Il contribuente proponeva ricorso avverso il suddetto avviso dinanzi alla competente Commissione tributaria, la quale lo accoglieva parzialmente. L’Agenzia delle Entrate proponeva ricorso in appello avverso la sentenza di primo grado dinanzi alla Commissione tributaria regionale della Puglia, che lo rigettava.
Pertanto, quest’ultima proponeva ricorso per cassazione, eccependo che, ai fini dell’esercizio del potere integrativo, l’elemento nuovo sarebbe stato costituito dall’accertamento di un reddito di capitale, derivante dalla partecipazione ad una società di capitali, e che la Commissione tributaria regionale avrebbe errato nel ritenere privi di efficacia probatoria gli elementi presuntivi dedotti nell’atto impositivo.
Sul punto, occorre innanzitutto ricordare come l’articolo 43, comma 3, D.P.R. 600/1973, nell’individuare il presupposto del potere di accertamento integrativo, preveda che “… l’accertamento può essere integrato o modificato in aumento mediante la notificazione di nuovi avvisi, in base alla sopravvenuta conoscenza di nuovi elementi da parte dell’Agenzia delle Entrate”.
Quindi, tale norma prevede una deroga al principio di unicità della rettifica, che vieta l’emissione di nuovi avvisi di accertamento nei confronti del medesimo contribuente e in relazione al medesimo periodo di imposta, solo se sopraggiungono nuovi elementi. Tuttavia, cosa si intende per “nuovi elementi”? La risposta è data proprio dalla pronuncia in commento.
Infatti, la Suprema Corte ha affermato tout court che “i dati non ancora in possesso dell’ufficio fiscale che ha emesso l’avviso di accertamento al momento dell’adozione di esso costituiscono, ai sensi dell’articolo 43, comma 3, D.P.R. 600/1973, elementi sopravvenuti, che legittimano l’integrazione o la modificazione in aumento dell’avviso di accertamento mediante notificazione di nuovi avvisi, dovendosi limitare il contenuto preclusivo della norma al solo divieto di fondare il suddetto avviso integrativo sulla base di una mera rivalutazione o di un maggior apprendimento di dati già originariamente in possesso dell’ufficio procedente“.
Conseguentemente, i Giudici di Piazza Cavour hanno affermato che la presunzione di distribuzione ai soci di utili extracontabili, ammissibile in caso di società di capitali a ristretta base sociale (cfr., Cass., sentenza n. 15824/2016), costituisce un elemento sopravvenuto che legittima l’integrazione o la modificazione in aumento dell’avviso di accertamento già notificato ex articolo 43, comma 3, D.P.R. 600/1973.

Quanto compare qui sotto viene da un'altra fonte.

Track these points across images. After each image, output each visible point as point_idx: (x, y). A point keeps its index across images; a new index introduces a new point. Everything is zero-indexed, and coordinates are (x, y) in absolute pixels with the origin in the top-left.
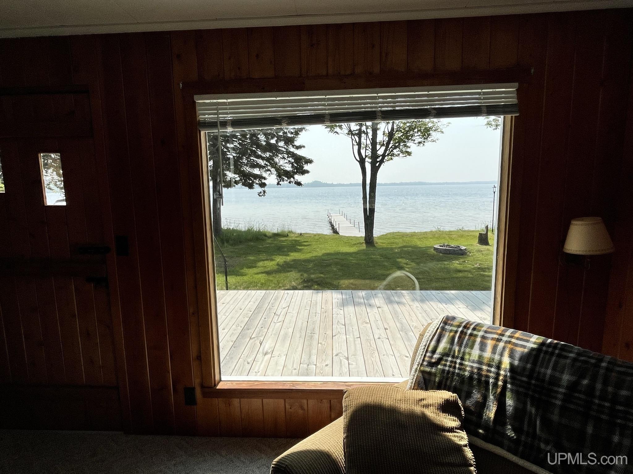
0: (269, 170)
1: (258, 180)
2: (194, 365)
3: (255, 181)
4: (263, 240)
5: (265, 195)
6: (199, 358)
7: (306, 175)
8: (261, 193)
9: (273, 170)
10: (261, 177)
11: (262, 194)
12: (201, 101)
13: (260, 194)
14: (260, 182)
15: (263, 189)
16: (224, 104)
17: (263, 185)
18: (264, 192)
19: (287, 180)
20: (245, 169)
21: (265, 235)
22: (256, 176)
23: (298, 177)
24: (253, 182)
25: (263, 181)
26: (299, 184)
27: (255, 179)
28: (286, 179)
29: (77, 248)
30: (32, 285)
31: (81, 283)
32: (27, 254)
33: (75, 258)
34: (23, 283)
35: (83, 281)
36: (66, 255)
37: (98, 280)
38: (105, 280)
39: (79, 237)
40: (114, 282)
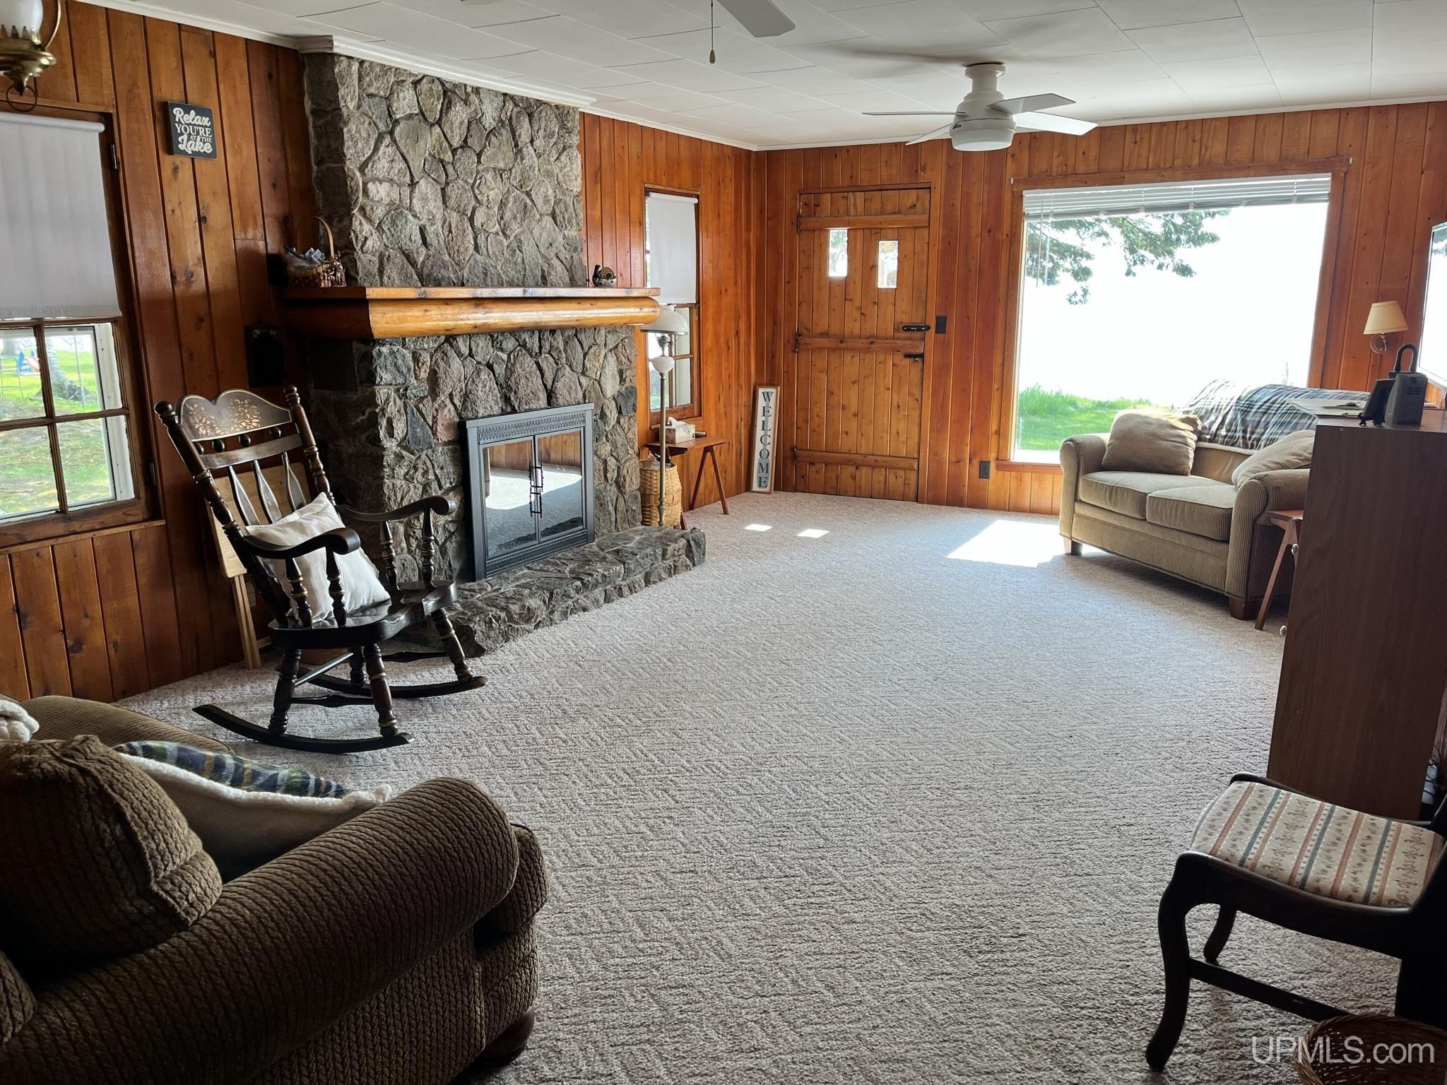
0: (1103, 233)
1: (1069, 259)
2: (993, 440)
3: (1061, 262)
4: (1067, 414)
5: (1086, 301)
6: (998, 433)
7: (1206, 245)
8: (1075, 294)
9: (1115, 233)
10: (1077, 254)
11: (1079, 297)
12: (1027, 194)
13: (1073, 299)
14: (1075, 265)
15: (1083, 284)
16: (1049, 197)
17: (1082, 274)
18: (1085, 292)
19: (1152, 262)
20: (1038, 232)
21: (1073, 403)
22: (1064, 250)
23: (1184, 253)
24: (1056, 266)
25: (1084, 263)
26: (1184, 271)
27: (1063, 257)
28: (1151, 256)
29: (901, 326)
30: (856, 359)
31: (899, 358)
32: (857, 332)
33: (897, 335)
34: (850, 358)
35: (901, 357)
36: (891, 332)
37: (915, 356)
38: (922, 356)
39: (904, 316)
40: (929, 358)
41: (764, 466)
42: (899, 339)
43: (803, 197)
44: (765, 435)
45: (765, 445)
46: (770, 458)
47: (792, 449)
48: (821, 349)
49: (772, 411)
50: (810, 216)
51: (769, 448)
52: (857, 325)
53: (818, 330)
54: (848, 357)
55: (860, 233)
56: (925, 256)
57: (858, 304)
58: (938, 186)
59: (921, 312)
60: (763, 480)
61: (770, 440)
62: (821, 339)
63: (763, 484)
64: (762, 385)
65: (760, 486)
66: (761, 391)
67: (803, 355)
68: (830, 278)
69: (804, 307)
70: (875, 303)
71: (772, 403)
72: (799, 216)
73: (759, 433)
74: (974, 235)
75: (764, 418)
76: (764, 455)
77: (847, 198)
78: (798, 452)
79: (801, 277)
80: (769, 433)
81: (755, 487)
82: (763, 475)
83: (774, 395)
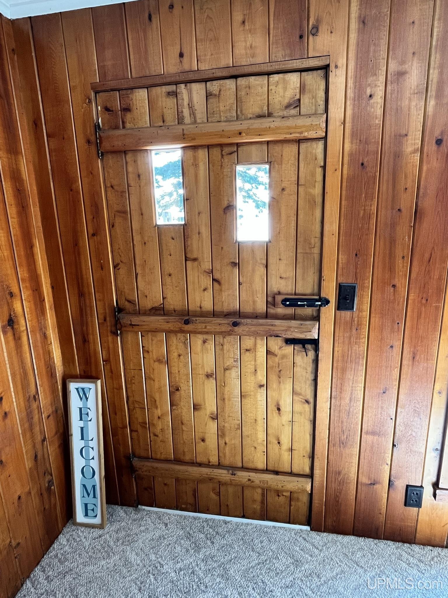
29: (279, 298)
30: (211, 345)
31: (276, 344)
32: (208, 305)
33: (272, 311)
34: (200, 342)
35: (280, 342)
36: (261, 306)
37: (303, 343)
38: (315, 343)
39: (283, 282)
40: (325, 346)
41: (89, 488)
42: (276, 317)
43: (102, 96)
44: (87, 446)
45: (87, 460)
46: (97, 477)
47: (128, 458)
48: (155, 331)
49: (92, 414)
50: (117, 128)
51: (94, 464)
52: (209, 295)
53: (148, 304)
54: (198, 340)
55: (202, 154)
56: (317, 190)
57: (207, 265)
58: (342, 62)
59: (311, 278)
60: (90, 507)
61: (93, 453)
62: (153, 318)
63: (90, 513)
64: (75, 377)
65: (86, 515)
66: (73, 386)
67: (130, 337)
68: (159, 227)
69: (122, 271)
70: (234, 264)
71: (91, 403)
72: (97, 127)
73: (77, 443)
74: (410, 149)
75: (81, 424)
76: (89, 474)
77: (175, 94)
78: (136, 462)
79: (112, 226)
80: (92, 444)
81: (80, 517)
82: (90, 500)
83: (93, 392)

Ciò, sulla base della considerazione per la quale la sopravvenienza di “nuovi elementi” richiesti dalla norma per l’emissione dell’accertamento integrativo non può essere restrittivamente interpretata quale sopravvenienza di “nuovi elementi reddituali”, poiché l’emersione di nuovi cespiti imponibili legittima senz’altro l’adozione di un autonomo avviso di accertamento (cfr., Cass., sentenza n. 576/2016).
Quindi, l’ampia dizione utilizzata nella disposizione di legge citata, che richiede genericamente la sopravvenienza di “nuovi elementi”, legittima il ricorso all’avviso di accertamento integrativo, allorché l’Ufficio, successivamente all’accertamento originario, venga a conoscenza di elementi fattuali, probatoriamente rilevanti, sconosciuti al momento della emissione dell’avviso originario.
In virtù di ciò, la Corte di Cassazione ha accolto il ricorso dell’Agenzia delle Entrate ed ha cassato la sentenza impugnata, con rinvio alla Commissione tributaria regionale della Puglia in diversa composizione.